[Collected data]
┄┄┄┄┄┄
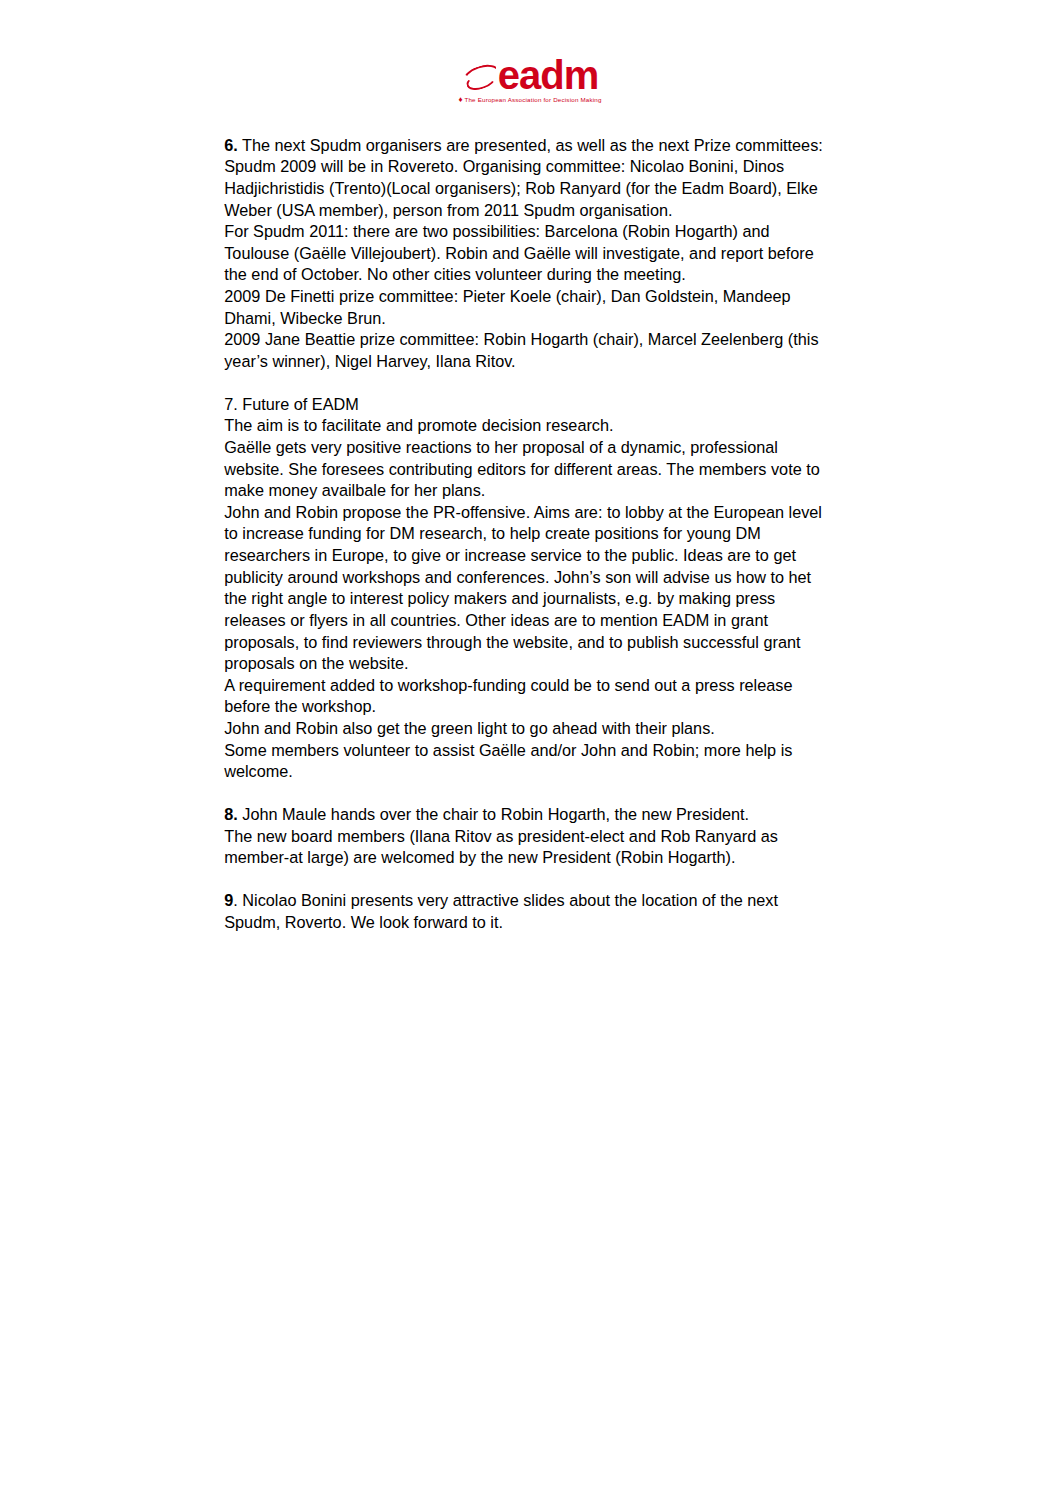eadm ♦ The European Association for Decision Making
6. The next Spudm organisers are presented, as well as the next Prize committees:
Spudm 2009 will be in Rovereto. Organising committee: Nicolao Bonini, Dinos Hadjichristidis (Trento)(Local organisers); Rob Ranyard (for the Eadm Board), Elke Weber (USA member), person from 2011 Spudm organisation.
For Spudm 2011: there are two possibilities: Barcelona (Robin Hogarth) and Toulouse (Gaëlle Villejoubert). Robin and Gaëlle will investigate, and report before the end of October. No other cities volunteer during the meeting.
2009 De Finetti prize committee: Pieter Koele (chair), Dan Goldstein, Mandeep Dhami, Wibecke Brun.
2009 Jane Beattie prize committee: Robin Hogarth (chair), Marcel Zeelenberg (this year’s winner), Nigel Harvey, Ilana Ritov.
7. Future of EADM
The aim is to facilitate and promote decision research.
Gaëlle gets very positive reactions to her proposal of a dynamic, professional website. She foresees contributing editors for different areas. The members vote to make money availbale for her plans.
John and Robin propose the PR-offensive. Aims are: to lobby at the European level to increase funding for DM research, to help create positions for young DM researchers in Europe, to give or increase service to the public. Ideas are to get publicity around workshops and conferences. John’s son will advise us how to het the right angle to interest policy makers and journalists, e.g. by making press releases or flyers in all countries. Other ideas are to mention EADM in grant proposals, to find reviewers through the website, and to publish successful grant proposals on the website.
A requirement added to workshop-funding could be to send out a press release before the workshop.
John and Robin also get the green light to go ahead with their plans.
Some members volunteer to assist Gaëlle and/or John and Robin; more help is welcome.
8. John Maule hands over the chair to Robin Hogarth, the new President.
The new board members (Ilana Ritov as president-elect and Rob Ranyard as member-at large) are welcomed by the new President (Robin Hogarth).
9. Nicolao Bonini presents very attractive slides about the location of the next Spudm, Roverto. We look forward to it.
┄┄┄┄┄┄
- _Requirement_: Skip the pictures, then write out every entry exactly.

- _Worked solution_:
eadm ♦ The European Association for Decision Making
6. The next Spudm organisers are presented, as well as the next Prize committees:
Spudm 2009 will be in Rovereto. Organising committee: Nicolao Bonini, Dinos Hadjichristidis (Trento)(Local organisers); Rob Ranyard (for the Eadm Board), Elke Weber (USA member), person from 2011 Spudm organisation.
For Spudm 2011: there are two possibilities: Barcelona (Robin Hogarth) and Toulouse (Gaëlle Villejoubert). Robin and Gaëlle will investigate, and report before the end of October. No other cities volunteer during the meeting.
2009 De Finetti prize committee: Pieter Koele (chair), Dan Goldstein, Mandeep Dhami, Wibecke Brun.
2009 Jane Beattie prize committee: Robin Hogarth (chair), Marcel Zeelenberg (this year’s winner), Nigel Harvey, Ilana Ritov.
7. Future of EADM
The aim is to facilitate and promote decision research.
Gaëlle gets very positive reactions to her proposal of a dynamic, professional website. She foresees contributing editors for different areas. The members vote to make money availbale for her plans.
John and Robin propose the PR-offensive. Aims are: to lobby at the European level to increase funding for DM research, to help create positions for young DM researchers in Europe, to give or increase service to the public. Ideas are to get publicity around workshops and conferences. John’s son will advise us how to het the right angle to interest policy makers and journalists, e.g. by making press releases or flyers in all countries. Other ideas are to mention EADM in grant proposals, to find reviewers through the website, and to publish successful grant proposals on the website.
A requirement added to workshop-funding could be to send out a press release before the workshop.
John and Robin also get the green light to go ahead with their plans.
Some members volunteer to assist Gaëlle and/or John and Robin; more help is welcome.
8. John Maule hands over the chair to Robin Hogarth, the new President.
The new board members (Ilana Ritov as president-elect and Rob Ranyard as member-at large) are welcomed by the new President (Robin Hogarth).
9. Nicolao Bonini presents very attractive slides about the location of the next Spudm, Roverto. We look forward to it.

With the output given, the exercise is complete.